Another hot-topic question asked if either candidate supported a prescription-only law for purchasing pseudoephedrine, one of the primary ingredients in methamphetamine.
Both men said they did not support an all-out prescription-only law, but Ford supports banning pseudoephedrine tablets and only allow the sale of the drug in gel cap form while Graybeal said he supported legislation currently under consideration in Nashville that would limit purchases of the cold medicine.
In closing, Ford told the crowd that he and Graybeal “simply have a philosophical difference on how things need to run,” but said he is the man to bring change to the sheriff’s office.
Graybeal said he hopes voters will see fit to keep him in office because he wants to continue the work being done to protect citizens of Washington County.
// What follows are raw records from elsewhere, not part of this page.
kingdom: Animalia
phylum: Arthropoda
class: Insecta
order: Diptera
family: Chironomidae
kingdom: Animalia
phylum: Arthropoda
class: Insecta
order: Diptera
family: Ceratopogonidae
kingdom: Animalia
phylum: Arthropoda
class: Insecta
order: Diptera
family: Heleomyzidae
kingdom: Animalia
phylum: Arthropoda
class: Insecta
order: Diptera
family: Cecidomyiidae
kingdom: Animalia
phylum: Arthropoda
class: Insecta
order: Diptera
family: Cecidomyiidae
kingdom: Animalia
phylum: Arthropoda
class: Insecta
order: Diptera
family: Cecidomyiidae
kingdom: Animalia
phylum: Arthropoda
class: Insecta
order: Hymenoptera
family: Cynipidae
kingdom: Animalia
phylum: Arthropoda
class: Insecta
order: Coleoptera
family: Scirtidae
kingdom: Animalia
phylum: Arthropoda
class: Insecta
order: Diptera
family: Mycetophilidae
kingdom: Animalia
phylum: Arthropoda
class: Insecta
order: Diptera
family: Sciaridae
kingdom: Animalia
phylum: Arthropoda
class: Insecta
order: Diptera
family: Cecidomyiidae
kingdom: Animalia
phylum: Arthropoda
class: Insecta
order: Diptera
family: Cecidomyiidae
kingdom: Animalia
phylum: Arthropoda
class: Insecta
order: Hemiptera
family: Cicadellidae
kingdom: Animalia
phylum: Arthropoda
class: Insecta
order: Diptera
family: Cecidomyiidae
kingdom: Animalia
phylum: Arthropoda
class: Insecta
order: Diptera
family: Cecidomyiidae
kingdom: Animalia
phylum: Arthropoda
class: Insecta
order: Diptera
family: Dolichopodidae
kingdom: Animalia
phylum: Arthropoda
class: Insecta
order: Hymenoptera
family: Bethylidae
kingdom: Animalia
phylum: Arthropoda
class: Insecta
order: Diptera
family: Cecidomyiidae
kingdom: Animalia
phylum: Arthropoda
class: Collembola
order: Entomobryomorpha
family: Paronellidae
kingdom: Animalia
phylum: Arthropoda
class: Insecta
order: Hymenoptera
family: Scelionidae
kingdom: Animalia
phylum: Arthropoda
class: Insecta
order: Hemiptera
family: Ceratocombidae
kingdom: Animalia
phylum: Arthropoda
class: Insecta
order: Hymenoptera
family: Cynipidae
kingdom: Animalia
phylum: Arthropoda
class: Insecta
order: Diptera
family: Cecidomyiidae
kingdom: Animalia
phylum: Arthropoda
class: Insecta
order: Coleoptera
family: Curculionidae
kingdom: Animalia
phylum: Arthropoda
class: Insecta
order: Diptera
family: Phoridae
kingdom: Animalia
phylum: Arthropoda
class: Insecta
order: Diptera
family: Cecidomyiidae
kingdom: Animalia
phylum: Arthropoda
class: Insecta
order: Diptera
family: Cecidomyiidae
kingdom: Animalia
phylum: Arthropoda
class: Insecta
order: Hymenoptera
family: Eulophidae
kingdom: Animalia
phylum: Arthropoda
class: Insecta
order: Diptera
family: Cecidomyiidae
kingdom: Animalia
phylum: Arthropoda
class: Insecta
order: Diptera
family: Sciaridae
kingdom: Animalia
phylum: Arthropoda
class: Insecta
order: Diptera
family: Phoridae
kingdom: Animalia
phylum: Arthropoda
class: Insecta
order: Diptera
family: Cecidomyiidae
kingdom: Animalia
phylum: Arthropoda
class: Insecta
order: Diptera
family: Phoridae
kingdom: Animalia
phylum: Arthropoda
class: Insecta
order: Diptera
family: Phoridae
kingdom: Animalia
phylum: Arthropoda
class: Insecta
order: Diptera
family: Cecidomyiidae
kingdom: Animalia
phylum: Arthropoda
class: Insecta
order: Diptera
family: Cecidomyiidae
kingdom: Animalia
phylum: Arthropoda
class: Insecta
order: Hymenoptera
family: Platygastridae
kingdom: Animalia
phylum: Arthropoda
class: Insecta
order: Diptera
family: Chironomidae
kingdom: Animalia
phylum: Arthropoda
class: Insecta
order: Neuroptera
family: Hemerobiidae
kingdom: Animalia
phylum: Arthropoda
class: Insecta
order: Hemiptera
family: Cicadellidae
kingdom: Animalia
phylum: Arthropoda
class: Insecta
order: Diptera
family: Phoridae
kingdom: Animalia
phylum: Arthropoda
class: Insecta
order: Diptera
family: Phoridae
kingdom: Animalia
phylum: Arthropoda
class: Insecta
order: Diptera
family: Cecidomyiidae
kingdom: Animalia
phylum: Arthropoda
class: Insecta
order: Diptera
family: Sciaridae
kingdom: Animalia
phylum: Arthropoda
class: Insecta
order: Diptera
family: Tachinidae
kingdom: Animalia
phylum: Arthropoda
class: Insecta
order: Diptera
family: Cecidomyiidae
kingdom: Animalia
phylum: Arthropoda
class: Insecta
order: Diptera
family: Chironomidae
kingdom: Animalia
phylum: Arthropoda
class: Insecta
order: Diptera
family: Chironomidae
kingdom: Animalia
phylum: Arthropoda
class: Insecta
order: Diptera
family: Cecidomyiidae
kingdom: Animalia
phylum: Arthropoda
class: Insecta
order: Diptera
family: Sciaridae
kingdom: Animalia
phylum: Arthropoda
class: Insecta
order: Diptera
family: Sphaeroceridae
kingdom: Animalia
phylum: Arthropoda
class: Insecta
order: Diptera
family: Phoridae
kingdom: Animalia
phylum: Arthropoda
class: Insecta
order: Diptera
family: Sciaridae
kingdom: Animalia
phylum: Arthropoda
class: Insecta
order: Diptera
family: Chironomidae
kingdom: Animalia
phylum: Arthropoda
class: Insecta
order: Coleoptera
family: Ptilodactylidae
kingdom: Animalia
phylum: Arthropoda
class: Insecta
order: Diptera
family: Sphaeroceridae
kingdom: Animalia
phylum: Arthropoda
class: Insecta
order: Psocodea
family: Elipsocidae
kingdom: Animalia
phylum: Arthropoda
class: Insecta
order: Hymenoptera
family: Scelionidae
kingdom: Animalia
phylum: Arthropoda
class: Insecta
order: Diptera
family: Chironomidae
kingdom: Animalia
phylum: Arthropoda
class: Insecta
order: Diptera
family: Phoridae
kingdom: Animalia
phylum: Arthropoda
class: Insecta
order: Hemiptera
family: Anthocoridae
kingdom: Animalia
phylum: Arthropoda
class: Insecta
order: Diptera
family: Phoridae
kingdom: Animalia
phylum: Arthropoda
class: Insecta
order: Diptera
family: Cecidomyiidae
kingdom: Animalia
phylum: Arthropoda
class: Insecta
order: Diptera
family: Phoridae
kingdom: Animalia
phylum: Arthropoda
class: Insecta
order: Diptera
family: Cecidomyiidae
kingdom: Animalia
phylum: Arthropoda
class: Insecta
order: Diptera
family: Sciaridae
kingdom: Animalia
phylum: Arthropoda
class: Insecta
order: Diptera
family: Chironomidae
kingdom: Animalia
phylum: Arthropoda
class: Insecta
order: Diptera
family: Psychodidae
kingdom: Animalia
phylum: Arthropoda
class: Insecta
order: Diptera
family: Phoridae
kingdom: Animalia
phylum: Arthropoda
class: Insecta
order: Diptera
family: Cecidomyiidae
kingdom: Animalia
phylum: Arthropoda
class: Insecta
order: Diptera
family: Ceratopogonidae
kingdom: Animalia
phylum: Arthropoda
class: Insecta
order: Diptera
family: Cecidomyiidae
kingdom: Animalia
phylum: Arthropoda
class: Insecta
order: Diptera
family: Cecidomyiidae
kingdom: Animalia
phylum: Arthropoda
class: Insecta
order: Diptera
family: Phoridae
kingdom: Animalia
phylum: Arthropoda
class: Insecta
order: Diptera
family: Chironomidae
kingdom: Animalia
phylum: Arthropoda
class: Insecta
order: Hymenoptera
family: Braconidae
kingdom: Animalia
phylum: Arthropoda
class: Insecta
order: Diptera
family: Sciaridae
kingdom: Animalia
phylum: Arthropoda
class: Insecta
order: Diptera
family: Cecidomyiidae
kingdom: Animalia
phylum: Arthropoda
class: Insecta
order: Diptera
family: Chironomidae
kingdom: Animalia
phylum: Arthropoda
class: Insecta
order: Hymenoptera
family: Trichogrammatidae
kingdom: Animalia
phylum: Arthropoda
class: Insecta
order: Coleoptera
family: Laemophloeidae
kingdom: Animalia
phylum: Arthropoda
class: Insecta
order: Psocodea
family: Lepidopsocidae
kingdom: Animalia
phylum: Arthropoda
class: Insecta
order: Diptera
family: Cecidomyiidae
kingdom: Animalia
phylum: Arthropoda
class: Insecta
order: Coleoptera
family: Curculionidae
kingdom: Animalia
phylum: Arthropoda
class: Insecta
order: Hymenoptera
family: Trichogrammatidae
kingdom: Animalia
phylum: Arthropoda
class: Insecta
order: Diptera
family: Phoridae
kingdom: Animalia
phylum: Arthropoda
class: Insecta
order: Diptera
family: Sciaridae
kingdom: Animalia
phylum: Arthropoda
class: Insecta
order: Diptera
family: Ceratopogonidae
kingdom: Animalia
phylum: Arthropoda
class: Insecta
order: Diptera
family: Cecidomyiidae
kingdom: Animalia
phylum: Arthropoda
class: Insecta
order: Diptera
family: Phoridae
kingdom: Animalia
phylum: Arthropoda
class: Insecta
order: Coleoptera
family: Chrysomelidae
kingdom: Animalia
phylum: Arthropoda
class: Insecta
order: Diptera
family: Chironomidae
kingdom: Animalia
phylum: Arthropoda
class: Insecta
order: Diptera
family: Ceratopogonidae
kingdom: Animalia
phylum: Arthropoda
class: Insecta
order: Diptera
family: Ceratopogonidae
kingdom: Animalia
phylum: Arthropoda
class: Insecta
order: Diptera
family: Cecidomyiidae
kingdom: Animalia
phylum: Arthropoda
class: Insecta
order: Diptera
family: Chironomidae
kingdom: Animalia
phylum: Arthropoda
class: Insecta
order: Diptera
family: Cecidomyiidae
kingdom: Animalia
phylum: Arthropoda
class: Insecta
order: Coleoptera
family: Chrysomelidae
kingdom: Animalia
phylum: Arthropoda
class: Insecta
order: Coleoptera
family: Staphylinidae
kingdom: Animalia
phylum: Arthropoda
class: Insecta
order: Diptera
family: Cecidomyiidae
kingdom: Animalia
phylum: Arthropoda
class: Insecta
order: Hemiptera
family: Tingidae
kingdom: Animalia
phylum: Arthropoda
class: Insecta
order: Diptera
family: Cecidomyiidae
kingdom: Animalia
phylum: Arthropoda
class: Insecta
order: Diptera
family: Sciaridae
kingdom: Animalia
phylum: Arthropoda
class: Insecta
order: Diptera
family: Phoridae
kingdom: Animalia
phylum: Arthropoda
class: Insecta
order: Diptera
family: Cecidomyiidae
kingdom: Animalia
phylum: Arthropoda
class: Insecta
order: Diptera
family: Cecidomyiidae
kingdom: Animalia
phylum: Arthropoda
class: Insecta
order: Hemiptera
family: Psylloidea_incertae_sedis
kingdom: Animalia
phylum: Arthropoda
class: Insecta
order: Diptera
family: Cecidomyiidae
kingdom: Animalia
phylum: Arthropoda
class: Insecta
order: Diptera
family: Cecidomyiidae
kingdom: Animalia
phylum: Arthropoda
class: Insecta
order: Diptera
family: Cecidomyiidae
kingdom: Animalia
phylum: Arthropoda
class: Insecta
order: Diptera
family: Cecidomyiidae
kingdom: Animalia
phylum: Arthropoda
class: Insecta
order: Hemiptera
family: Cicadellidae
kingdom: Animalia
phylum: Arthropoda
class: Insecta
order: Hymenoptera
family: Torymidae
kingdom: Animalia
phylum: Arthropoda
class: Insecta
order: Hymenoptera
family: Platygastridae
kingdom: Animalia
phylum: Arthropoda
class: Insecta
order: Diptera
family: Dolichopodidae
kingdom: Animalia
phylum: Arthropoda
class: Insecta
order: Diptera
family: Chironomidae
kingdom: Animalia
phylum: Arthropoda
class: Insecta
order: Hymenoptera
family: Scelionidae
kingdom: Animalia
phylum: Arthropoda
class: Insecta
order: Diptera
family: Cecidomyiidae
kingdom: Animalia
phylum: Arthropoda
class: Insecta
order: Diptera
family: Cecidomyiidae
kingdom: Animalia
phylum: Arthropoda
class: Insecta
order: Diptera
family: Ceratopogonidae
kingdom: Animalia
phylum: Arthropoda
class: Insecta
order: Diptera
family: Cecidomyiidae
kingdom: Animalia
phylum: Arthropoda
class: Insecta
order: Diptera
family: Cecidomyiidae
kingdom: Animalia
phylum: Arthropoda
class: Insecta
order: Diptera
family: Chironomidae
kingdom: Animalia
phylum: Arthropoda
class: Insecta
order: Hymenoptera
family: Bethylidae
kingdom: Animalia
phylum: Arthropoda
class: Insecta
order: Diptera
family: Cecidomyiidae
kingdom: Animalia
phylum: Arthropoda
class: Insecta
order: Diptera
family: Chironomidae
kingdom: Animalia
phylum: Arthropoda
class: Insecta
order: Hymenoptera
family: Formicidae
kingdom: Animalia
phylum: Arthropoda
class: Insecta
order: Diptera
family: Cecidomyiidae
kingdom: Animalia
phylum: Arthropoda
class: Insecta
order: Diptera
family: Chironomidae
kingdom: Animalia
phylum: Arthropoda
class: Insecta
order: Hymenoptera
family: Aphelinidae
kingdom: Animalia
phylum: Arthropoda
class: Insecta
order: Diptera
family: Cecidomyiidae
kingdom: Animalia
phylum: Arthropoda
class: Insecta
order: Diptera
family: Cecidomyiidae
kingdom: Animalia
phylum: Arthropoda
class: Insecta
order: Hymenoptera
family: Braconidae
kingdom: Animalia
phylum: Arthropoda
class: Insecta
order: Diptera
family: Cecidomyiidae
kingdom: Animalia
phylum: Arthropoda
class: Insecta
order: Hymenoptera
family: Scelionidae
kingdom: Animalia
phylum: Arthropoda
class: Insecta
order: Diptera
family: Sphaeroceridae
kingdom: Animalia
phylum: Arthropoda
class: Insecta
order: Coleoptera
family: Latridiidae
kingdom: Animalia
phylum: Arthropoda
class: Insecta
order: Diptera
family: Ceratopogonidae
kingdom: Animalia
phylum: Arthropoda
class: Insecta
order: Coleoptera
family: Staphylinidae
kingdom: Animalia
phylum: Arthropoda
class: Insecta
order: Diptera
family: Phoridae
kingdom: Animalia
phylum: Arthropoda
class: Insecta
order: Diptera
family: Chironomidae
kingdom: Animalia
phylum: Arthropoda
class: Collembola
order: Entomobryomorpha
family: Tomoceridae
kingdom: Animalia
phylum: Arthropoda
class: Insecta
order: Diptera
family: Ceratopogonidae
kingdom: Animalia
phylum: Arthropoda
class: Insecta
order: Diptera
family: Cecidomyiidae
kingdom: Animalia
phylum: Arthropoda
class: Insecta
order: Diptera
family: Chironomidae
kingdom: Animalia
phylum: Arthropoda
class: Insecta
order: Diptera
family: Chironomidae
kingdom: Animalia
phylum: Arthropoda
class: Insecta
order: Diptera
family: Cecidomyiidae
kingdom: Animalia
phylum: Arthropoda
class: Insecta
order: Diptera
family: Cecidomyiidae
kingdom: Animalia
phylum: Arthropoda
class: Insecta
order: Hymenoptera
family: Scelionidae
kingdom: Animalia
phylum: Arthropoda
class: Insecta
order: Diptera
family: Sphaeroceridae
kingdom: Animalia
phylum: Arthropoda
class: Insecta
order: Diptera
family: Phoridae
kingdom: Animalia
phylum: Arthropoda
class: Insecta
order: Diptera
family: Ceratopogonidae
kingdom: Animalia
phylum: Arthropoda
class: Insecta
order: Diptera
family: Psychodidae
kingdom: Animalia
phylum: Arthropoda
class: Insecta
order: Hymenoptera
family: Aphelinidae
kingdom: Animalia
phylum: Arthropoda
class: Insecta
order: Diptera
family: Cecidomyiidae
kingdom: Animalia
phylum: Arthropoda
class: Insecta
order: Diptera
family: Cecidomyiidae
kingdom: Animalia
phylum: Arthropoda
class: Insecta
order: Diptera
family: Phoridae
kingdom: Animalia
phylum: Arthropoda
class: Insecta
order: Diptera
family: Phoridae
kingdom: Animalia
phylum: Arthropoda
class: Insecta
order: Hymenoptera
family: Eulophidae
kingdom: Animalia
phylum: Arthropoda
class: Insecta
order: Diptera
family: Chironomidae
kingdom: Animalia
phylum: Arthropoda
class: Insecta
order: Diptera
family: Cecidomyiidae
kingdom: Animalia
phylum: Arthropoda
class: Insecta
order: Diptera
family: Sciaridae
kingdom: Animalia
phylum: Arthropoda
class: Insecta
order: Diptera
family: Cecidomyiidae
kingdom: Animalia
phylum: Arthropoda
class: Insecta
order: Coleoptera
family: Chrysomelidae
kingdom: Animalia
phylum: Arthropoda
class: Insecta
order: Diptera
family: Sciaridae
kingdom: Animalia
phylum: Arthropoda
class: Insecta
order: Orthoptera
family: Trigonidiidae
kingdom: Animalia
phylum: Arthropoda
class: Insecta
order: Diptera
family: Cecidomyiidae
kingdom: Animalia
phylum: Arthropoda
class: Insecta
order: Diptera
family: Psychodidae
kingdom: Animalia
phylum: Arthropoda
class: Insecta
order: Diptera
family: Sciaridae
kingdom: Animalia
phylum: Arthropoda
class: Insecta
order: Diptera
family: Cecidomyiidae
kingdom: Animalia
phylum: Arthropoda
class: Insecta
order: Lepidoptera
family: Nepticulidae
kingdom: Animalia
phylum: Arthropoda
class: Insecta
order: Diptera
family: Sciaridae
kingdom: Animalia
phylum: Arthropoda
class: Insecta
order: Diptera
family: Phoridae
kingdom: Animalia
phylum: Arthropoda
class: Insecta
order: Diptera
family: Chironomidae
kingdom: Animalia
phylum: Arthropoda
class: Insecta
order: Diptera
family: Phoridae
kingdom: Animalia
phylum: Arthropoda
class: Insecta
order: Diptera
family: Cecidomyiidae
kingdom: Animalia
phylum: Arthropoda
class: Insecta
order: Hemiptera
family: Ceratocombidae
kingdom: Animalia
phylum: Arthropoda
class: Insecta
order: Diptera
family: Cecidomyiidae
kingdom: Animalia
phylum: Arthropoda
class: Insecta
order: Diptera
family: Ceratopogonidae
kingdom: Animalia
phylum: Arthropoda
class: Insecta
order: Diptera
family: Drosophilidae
Graybeal became sheriff in 2003 by appointment and has been elected twice to the position. He started his law enforcement career with the sheriff’s office in 1980 after serving in the Army in Vietnam. He has worked in every department of the sheriff’s office.
Ford began his public service career in 1983 as a volunteer EMT in Johnson City. He went on to work for the Greene County Ambulance Service until being hired in 1985 by former sheriff Ron England. He left in 1990 to work for the town of Jonesborough, eventually being named chief of police. He was drawn back to the sheriff’s office in 1994 as chief deputy to former sheriff Fred Phillips and remained there until 1999 when he returned to work for Jonesborough as the police chief.